### The records

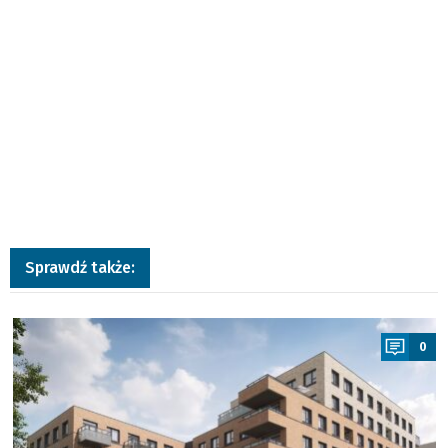
Sprawdź także:
a
0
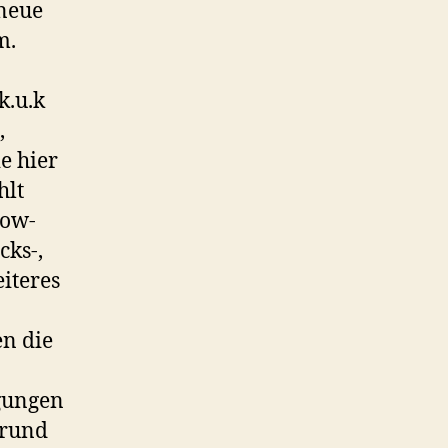
 neue
m.
k.u.k
,
e hier
hlt
now-
cks-,
iteres
n die
gungen
grund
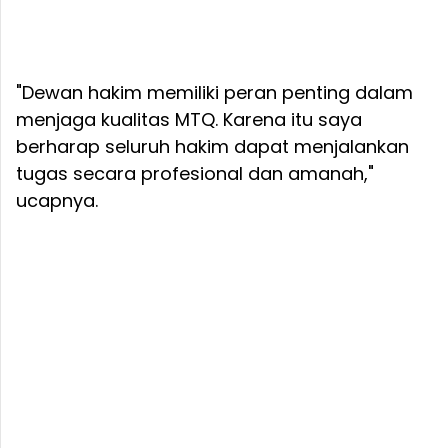
"Dewan hakim memiliki peran penting dalam
menjaga kualitas MTQ. Karena itu saya
berharap seluruh hakim dapat menjalankan
tugas secara profesional dan amanah,"
ucapnya.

######

* _Directive_: Reproduce exactly the stretch of lines that starts at the one containing "menjaga kualitas MTQ. Karena itu saya" and ends with the final line of the data, including both ends and nothing more.

* _Response to this exercise_:
menjaga kualitas MTQ. Karena itu saya
berharap seluruh hakim dapat menjalankan
tugas secara profesional dan amanah,"
ucapnya.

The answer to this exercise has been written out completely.